--- Data supplied Enclosed Below ---
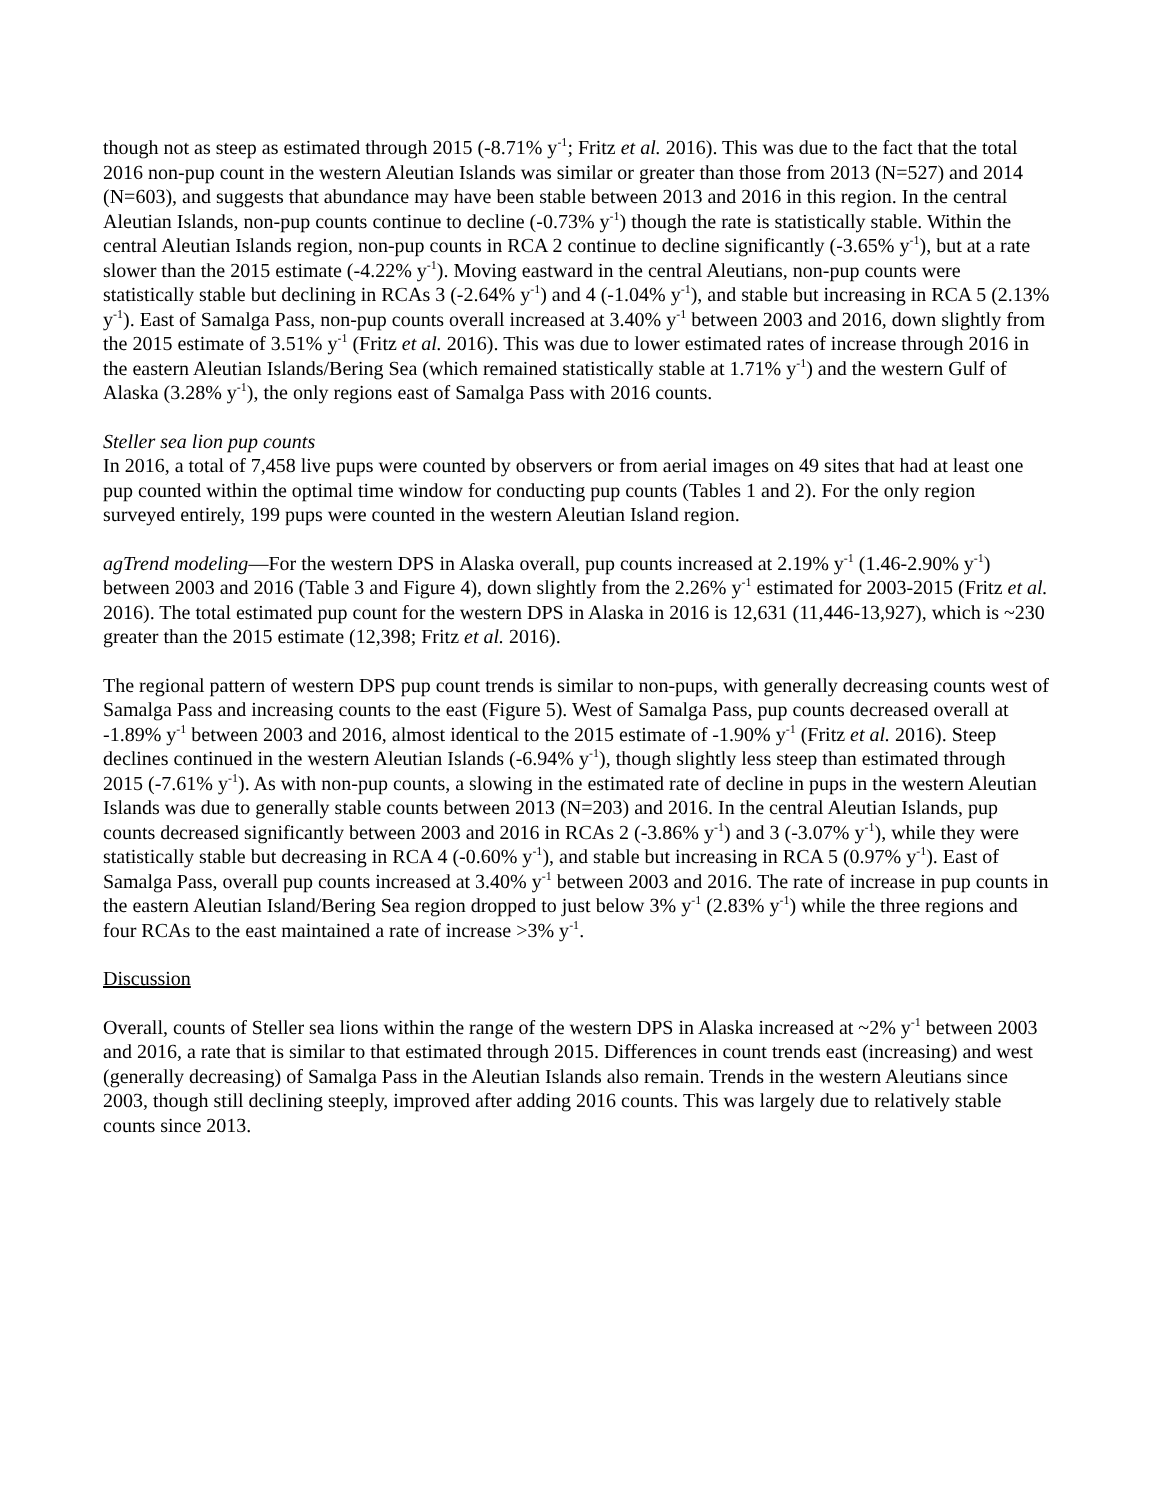though not as steep as estimated through 2015 (-8.71% y<sup>-1</sup>; Fritz et al. 2016). This was due to the fact that the total 2016 non-pup count in the western Aleutian Islands was similar or greater than those from 2013 (N=527) and 2014 (N=603), and suggests that abundance may have been stable between 2013 and 2016 in this region. In the central Aleutian Islands, non-pup counts continue to decline (-0.73% y<sup>-1</sup>) though the rate is statistically stable. Within the central Aleutian Islands region, non-pup counts in RCA 2 continue to decline significantly (-3.65% y<sup>-1</sup>), but at a rate slower than the 2015 estimate (-4.22% y<sup>-1</sup>). Moving eastward in the central Aleutians, non-pup counts were statistically stable but declining in RCAs 3 (-2.64% y<sup>-1</sup>) and 4 (-1.04% y<sup>-1</sup>), and stable but increasing in RCA 5 (2.13% y<sup>-1</sup>). East of Samalga Pass, non-pup counts overall increased at 3.40% y<sup>-1</sup> between 2003 and 2016, down slightly from the 2015 estimate of 3.51% y<sup>-1</sup> (Fritz et al. 2016). This was due to lower estimated rates of increase through 2016 in the eastern Aleutian Islands/Bering Sea (which remained statistically stable at 1.71% y<sup>-1</sup>) and the western Gulf of Alaska (3.28% y<sup>-1</sup>), the only regions east of Samalga Pass with 2016 counts.
Steller sea lion pup counts
In 2016, a total of 7,458 live pups were counted by observers or from aerial images on 49 sites that had at least one pup counted within the optimal time window for conducting pup counts (Tables 1 and 2). For the only region surveyed entirely, 199 pups were counted in the western Aleutian Island region.
agTrend modeling—For the western DPS in Alaska overall, pup counts increased at 2.19% y<sup>-1</sup> (1.46-2.90% y<sup>-1</sup>) between 2003 and 2016 (Table 3 and Figure 4), down slightly from the 2.26% y<sup>-1</sup> estimated for 2003-2015 (Fritz et al. 2016). The total estimated pup count for the western DPS in Alaska in 2016 is 12,631 (11,446-13,927), which is ~230 greater than the 2015 estimate (12,398; Fritz et al. 2016).
The regional pattern of western DPS pup count trends is similar to non-pups, with generally decreasing counts west of Samalga Pass and increasing counts to the east (Figure 5). West of Samalga Pass, pup counts decreased overall at -1.89% y<sup>-1</sup> between 2003 and 2016, almost identical to the 2015 estimate of -1.90% y<sup>-1</sup> (Fritz et al. 2016). Steep declines continued in the western Aleutian Islands (-6.94% y<sup>-1</sup>), though slightly less steep than estimated through 2015 (-7.61% y<sup>-1</sup>). As with non-pup counts, a slowing in the estimated rate of decline in pups in the western Aleutian Islands was due to generally stable counts between 2013 (N=203) and 2016. In the central Aleutian Islands, pup counts decreased significantly between 2003 and 2016 in RCAs 2 (-3.86% y<sup>-1</sup>) and 3 (-3.07% y<sup>-1</sup>), while they were statistically stable but decreasing in RCA 4 (-0.60% y<sup>-1</sup>), and stable but increasing in RCA 5 (0.97% y<sup>-1</sup>). East of Samalga Pass, overall pup counts increased at 3.40% y<sup>-1</sup> between 2003 and 2016. The rate of increase in pup counts in the eastern Aleutian Island/Bering Sea region dropped to just below 3% y<sup>-1</sup> (2.83% y<sup>-1</sup>) while the three regions and four RCAs to the east maintained a rate of increase >3% y<sup>-1</sup>.
Discussion
Overall, counts of Steller sea lions within the range of the western DPS in Alaska increased at ~2% y<sup>-1</sup> between 2003 and 2016, a rate that is similar to that estimated through 2015. Differences in count trends east (increasing) and west (generally decreasing) of Samalga Pass in the Aleutian Islands also remain. Trends in the western Aleutians since 2003, though still declining steeply, improved after adding 2016 counts. This was largely due to relatively stable counts since 2013.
--- End of Enclosed Data supplied ---
■ **Exercise objective**:
No pictures belong in the copy. Transcribe every entry exactly.

■ **Written solution**:
though not as steep as estimated through 2015 (-8.71% y<sup>-1</sup>; Fritz et al. 2016). This was due to the fact that the total 2016 non-pup count in the western Aleutian Islands was similar or greater than those from 2013 (N=527) and 2014 (N=603), and suggests that abundance may have been stable between 2013 and 2016 in this region. In the central Aleutian Islands, non-pup counts continue to decline (-0.73% y<sup>-1</sup>) though the rate is statistically stable. Within the central Aleutian Islands region, non-pup counts in RCA 2 continue to decline significantly (-3.65% y<sup>-1</sup>), but at a rate slower than the 2015 estimate (-4.22% y<sup>-1</sup>). Moving eastward in the central Aleutians, non-pup counts were statistically stable but declining in RCAs 3 (-2.64% y<sup>-1</sup>) and 4 (-1.04% y<sup>-1</sup>), and stable but increasing in RCA 5 (2.13% y<sup>-1</sup>). East of Samalga Pass, non-pup counts overall increased at 3.40% y<sup>-1</sup> between 2003 and 2016, down slightly from the 2015 estimate of 3.51% y<sup>-1</sup> (Fritz et al. 2016). This was due to lower estimated rates of increase through 2016 in the eastern Aleutian Islands/Bering Sea (which remained statistically stable at 1.71% y<sup>-1</sup>) and the western Gulf of Alaska (3.28% y<sup>-1</sup>), the only regions east of Samalga Pass with 2016 counts.
Steller sea lion pup counts
In 2016, a total of 7,458 live pups were counted by observers or from aerial images on 49 sites that had at least one pup counted within the optimal time window for conducting pup counts (Tables 1 and 2). For the only region surveyed entirely, 199 pups were counted in the western Aleutian Island region.
agTrend modeling—For the western DPS in Alaska overall, pup counts increased at 2.19% y<sup>-1</sup> (1.46-2.90% y<sup>-1</sup>) between 2003 and 2016 (Table 3 and Figure 4), down slightly from the 2.26% y<sup>-1</sup> estimated for 2003-2015 (Fritz et al. 2016). The total estimated pup count for the western DPS in Alaska in 2016 is 12,631 (11,446-13,927), which is ~230 greater than the 2015 estimate (12,398; Fritz et al. 2016).
The regional pattern of western DPS pup count trends is similar to non-pups, with generally decreasing counts west of Samalga Pass and increasing counts to the east (Figure 5). West of Samalga Pass, pup counts decreased overall at -1.89% y<sup>-1</sup> between 2003 and 2016, almost identical to the 2015 estimate of -1.90% y<sup>-1</sup> (Fritz et al. 2016). Steep declines continued in the western Aleutian Islands (-6.94% y<sup>-1</sup>), though slightly less steep than estimated through 2015 (-7.61% y<sup>-1</sup>). As with non-pup counts, a slowing in the estimated rate of decline in pups in the western Aleutian Islands was due to generally stable counts between 2013 (N=203) and 2016. In the central Aleutian Islands, pup counts decreased significantly between 2003 and 2016 in RCAs 2 (-3.86% y<sup>-1</sup>) and 3 (-3.07% y<sup>-1</sup>), while they were statistically stable but decreasing in RCA 4 (-0.60% y<sup>-1</sup>), and stable but increasing in RCA 5 (0.97% y<sup>-1</sup>). East of Samalga Pass, overall pup counts increased at 3.40% y<sup>-1</sup> between 2003 and 2016. The rate of increase in pup counts in the eastern Aleutian Island/Bering Sea region dropped to just below 3% y<sup>-1</sup> (2.83% y<sup>-1</sup>) while the three regions and four RCAs to the east maintained a rate of increase >3% y<sup>-1</sup>.
Discussion
Overall, counts of Steller sea lions within the range of the western DPS in Alaska increased at ~2% y<sup>-1</sup> between 2003 and 2016, a rate that is similar to that estimated through 2015. Differences in count trends east (increasing) and west (generally decreasing) of Samalga Pass in the Aleutian Islands also remain. Trends in the western Aleutians since 2003, though still declining steeply, improved after adding 2016 counts. This was largely due to relatively stable counts since 2013.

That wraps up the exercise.